Today’s post comes from guest author Jon Gelman from Jon Gelman, LLC – Attorney at Law.

Employers and their insurance companies are responsible for the treatment of all medical conditions that arise from an industrial accident or exposure. A recent study published by The National Council on Compensation Insurance (NCCI) concludes that costs are soaring as medical conditions become more complicated by other conditions known as comorbidity diagnoses. These conditions are frequently: obesity, hypertension, drug abuse, chronic pulmonary conditions, and diabetes.

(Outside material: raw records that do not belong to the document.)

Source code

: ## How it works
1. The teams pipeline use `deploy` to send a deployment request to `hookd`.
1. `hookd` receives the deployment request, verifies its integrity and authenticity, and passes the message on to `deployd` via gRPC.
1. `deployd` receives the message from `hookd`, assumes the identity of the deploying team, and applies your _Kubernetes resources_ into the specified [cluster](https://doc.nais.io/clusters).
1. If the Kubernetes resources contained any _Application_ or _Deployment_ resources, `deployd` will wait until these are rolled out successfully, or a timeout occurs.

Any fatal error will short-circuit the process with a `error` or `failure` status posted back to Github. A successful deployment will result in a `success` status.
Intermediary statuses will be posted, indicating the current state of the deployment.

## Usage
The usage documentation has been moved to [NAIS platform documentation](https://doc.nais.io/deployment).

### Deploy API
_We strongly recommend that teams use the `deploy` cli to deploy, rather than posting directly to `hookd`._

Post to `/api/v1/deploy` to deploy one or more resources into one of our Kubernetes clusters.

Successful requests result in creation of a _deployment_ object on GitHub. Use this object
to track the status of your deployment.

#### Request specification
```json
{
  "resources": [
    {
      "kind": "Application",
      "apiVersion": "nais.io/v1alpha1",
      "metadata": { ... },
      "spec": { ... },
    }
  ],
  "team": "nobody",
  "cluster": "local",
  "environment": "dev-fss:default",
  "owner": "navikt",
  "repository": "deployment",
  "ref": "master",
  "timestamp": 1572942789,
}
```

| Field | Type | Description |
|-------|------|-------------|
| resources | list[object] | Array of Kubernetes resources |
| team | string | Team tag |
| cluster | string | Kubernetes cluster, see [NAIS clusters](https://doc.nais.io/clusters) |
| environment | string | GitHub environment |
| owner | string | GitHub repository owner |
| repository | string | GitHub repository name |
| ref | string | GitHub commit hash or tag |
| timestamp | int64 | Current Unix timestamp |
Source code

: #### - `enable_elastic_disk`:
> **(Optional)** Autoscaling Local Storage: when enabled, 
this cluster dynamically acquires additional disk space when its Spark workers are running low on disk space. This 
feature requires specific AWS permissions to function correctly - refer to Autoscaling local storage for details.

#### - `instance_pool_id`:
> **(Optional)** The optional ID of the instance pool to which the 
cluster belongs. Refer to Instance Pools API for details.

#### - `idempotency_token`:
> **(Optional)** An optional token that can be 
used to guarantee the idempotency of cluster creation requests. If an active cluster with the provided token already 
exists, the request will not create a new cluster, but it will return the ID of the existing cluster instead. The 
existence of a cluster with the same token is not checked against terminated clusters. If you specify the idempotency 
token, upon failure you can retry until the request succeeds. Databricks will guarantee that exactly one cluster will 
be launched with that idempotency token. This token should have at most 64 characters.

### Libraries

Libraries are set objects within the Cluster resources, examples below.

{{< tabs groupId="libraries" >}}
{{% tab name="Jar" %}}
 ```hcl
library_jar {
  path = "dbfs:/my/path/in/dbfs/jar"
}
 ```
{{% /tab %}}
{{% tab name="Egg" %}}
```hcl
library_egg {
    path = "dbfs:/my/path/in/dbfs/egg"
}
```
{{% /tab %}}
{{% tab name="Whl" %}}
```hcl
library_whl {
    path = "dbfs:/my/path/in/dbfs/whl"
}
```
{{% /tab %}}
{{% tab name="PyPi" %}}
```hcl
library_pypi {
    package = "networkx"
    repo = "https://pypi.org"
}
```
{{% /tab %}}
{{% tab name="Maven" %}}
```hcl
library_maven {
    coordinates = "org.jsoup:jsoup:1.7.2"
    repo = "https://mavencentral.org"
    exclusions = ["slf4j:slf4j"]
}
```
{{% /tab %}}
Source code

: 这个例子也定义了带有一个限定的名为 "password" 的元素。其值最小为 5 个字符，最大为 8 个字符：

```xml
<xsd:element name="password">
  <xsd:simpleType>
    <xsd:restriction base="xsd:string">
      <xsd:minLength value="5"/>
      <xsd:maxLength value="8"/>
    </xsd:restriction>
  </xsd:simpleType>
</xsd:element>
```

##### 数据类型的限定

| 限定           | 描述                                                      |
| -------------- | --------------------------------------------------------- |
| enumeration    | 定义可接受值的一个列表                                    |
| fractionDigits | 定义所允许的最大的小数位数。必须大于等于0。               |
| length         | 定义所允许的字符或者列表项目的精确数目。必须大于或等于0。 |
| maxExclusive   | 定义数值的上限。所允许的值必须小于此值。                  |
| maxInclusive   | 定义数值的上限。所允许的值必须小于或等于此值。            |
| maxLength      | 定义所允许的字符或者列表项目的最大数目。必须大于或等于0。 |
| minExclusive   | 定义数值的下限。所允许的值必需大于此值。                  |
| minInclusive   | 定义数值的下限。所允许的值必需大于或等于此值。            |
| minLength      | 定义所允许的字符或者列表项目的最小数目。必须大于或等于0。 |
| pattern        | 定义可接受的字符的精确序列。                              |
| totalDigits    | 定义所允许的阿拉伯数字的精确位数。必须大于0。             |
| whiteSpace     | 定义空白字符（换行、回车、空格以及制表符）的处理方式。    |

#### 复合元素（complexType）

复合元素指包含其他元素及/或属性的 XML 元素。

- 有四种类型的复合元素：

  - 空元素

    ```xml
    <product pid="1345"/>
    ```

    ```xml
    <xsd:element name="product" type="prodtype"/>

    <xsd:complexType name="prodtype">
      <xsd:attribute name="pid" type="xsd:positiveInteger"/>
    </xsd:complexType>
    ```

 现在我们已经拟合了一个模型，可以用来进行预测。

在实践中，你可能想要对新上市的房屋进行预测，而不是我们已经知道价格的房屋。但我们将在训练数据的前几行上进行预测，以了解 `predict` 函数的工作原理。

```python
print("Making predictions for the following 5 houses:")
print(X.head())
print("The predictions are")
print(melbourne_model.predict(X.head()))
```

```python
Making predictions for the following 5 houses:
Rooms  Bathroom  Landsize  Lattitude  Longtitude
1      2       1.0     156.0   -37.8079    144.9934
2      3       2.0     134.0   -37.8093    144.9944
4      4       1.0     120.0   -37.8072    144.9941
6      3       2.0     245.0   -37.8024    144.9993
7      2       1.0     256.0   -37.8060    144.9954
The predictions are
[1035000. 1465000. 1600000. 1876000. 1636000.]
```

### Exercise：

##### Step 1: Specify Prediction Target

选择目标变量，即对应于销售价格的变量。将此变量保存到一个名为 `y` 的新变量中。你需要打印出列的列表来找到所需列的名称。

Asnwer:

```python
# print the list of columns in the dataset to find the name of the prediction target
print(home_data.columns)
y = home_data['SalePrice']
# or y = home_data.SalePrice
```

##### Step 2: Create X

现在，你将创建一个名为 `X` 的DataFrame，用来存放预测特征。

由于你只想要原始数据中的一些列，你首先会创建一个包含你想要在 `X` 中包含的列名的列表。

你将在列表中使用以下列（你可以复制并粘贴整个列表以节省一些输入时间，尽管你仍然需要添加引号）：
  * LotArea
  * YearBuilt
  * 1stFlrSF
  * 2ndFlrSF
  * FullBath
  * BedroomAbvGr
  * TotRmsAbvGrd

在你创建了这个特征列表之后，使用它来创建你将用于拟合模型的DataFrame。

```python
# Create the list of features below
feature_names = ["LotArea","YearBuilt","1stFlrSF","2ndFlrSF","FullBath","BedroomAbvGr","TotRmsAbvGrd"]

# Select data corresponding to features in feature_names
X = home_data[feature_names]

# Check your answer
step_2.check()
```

While the average medical cost for a workers’ compensation claim is approximately $6,000, the medical cost of an individual claim can be a few hundred dollars or millions of dollars. In 2010, an NCCI study found that claims with an obesity comorbidity diagnosis incurred significantly higher medical costs than comparable claims without such a comorbidity diagnosis. Relative to that study, this study expands the number of comorbidities examined and provides additional information on both the types of claimants receiving comorbidity diagnoses and the types of providers submitting comorbidity diagnoses.”

KEY FINDINGS

  • The share of workers’ compensation claims with a comorbidity diagnosis nearly tripled from Accident Year 2000 to Accident Year 2009, growing from a share of 2.4% to 6.6%. Claims with a comorbidity diagnosis have about twice the medical costs of otherwise comparable claims.
  • Comorbidity diagnoses for hypertension are the most prevalent of those investigated.
  • The initial comorbidity diagnosis tends to occur early in the life of a claim.
  • Hospital and physician visits account for a majority of visits resulting in a recorded comorbidity diagnosis.
  • Only a small portion of visits result in the recording of a comorbidity diagnosis.